**WORK TASK**:
What is needed is a faithful copy of all the entries, with no pictures in it.

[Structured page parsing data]

══════

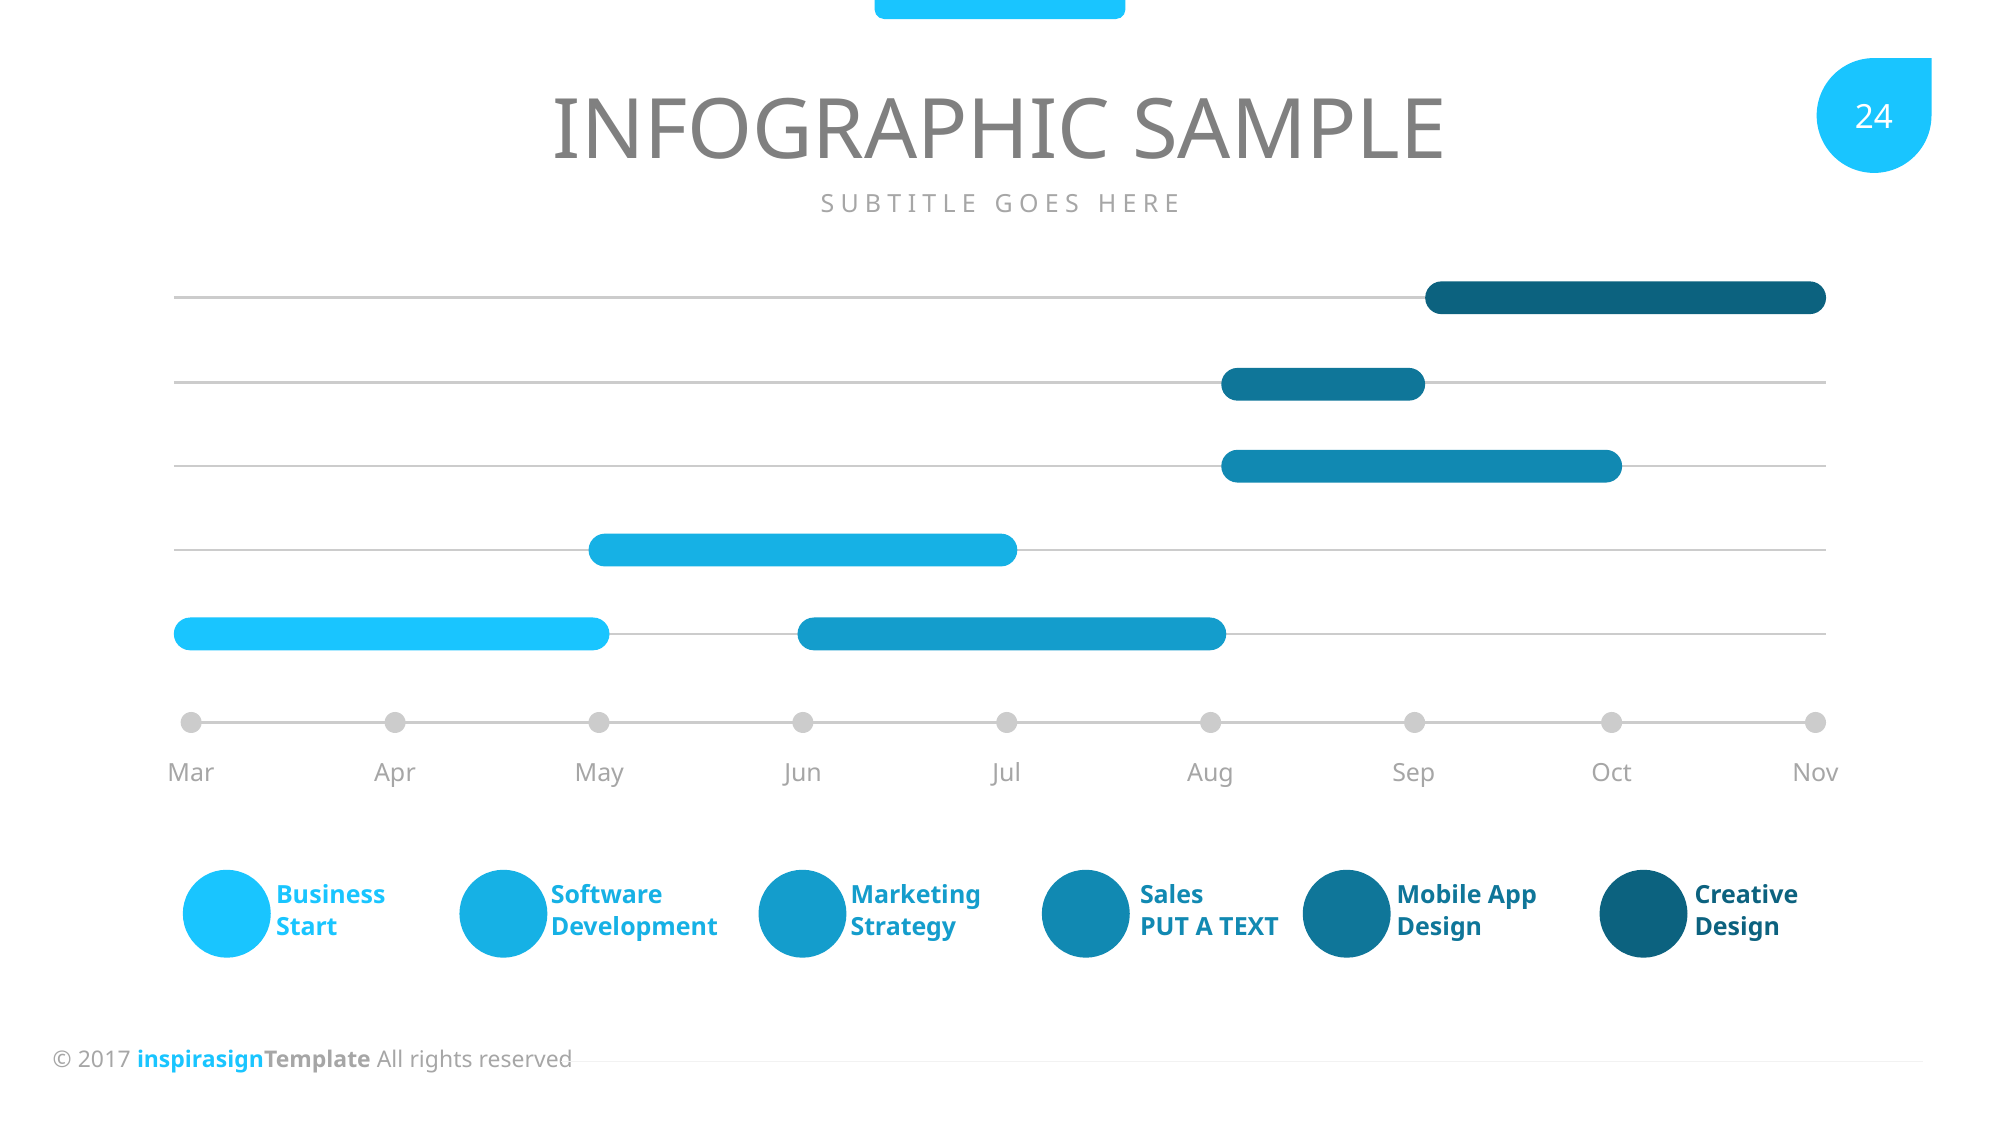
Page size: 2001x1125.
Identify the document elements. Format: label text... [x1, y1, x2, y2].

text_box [459, 869, 711, 958]
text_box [1041, 869, 1281, 958]
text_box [182, 869, 381, 958]
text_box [1302, 869, 1533, 958]
text_box [1424, 280, 1828, 299]
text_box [758, 869, 975, 958]
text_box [1599, 869, 1795, 958]
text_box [173, 297, 1827, 733]
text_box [152, 749, 1855, 795]
text_box INFOGRAPHIC SAMPLE [537, 68, 1462, 183]
text_box SUBTITLE GOES HERE [805, 180, 1195, 225]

══════

**ANSWER BOX**:
Page size: 2001x1125.
Identify the document elements. Format: label text... [x1, y1, x2, y2].

text_box [459, 869, 711, 958]
text_box [1041, 869, 1281, 958]
text_box [182, 869, 381, 958]
text_box [1302, 869, 1533, 958]
text_box [1424, 280, 1828, 299]
text_box [758, 869, 975, 958]
text_box [1599, 869, 1795, 958]
text_box [173, 297, 1827, 733]
text_box [152, 749, 1855, 795]
text_box INFOGRAPHIC SAMPLE [537, 68, 1462, 183]
text_box SUBTITLE GOES HERE [805, 180, 1195, 225]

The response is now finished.